Katerina Rybalchenko, Yevgeniy Zelenko, Vitalii Krysko, UNDP in Ukraine
In a TED Talk that made the global rounds of the development community earlier this year, ONE’s John Drummond invited economists and development organizations to come down from their ivory tower and crowdsource the next generation of Millennium Development Goals (by the way, it looks like his appeal succeeded!).
Inspired by his call to action, as well as the amazing experience of Brazil’s Point by Point that succeeded in mobilizing over 500,000 people for human development, we decided to go about producing our next human development report for Ukraine in a rather unconventional way.
Typically, the topic of the Human Development Report is the result of consultations among experts, national partners and a variety of stakeholders. This is all very well and good, but what if we could push the boundaries and involve citizens directly, particularly at the local level, in defining priorities for the country’s development? (Pollsters in Ukraine have a bias towards urban centres).
What if they could help us draw attention to those development indicators that really make a difference from their perspective?
This is how The Future We Want initiative was born. The platform is designed to help engage the population in Ukraine in a discussion on the issues that have a direct impact on their lives – and in the process, help UNDP define the topic for the country’s next human development report.

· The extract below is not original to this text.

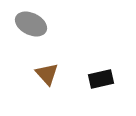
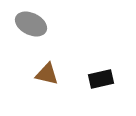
brown triangle: rotated 35 degrees counterclockwise
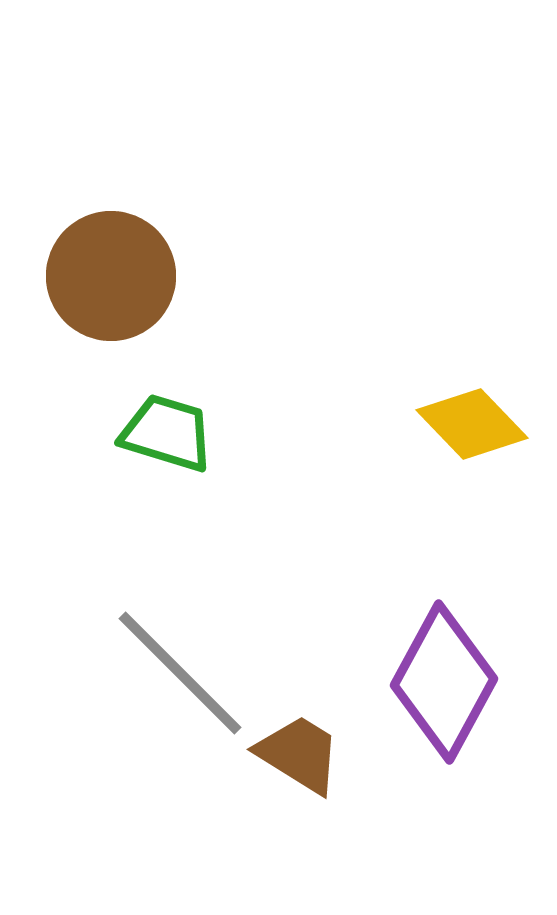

Based on the experience from other crowdsourcing projects, we are asking citizens a simple, open question:
What needs to change to improve the quality of life in Ukraine/in your community?
This, we believe, has the advantage of leaving the freedom to provide stories, and not only point out problems that need to be solved, but also the resources and opportunities to be developed in order to improve the quality of life in Ukraine.
Being aware that internet penetration is still rather limited in our country, we opted for two tactics to make sure that we reach out to local communities and went beyond “the usual suspects:”
- We partnered with a leading online polling platform with an already well established community covering the whole country. We also partnered with TEDx Ukraine, that shares our aim of encouraging local level participation and promoted the initiative via TV shows.
- We relied on our extensive network of partners at the local level. UNDP in Ukraine has a well established and capillary presence throughout the country thanks to long-running projects on local development, local governance, and community-led environmental protection. People without internet access are invited to fill out a paper questionnaire.
So what has been the feedback so far?
Given the experimental nature of the project, we are pleased with the response rate to date: We were able to gather input from more than 15,000 citizens – quite a difference from the traditional way of putting together our report!
We still have a few weeks to go before the platform winds down. Of course there were a few glitches along the way and we learned some important lessons in terms of citizen engagement which we plan to take advantage of for future projects.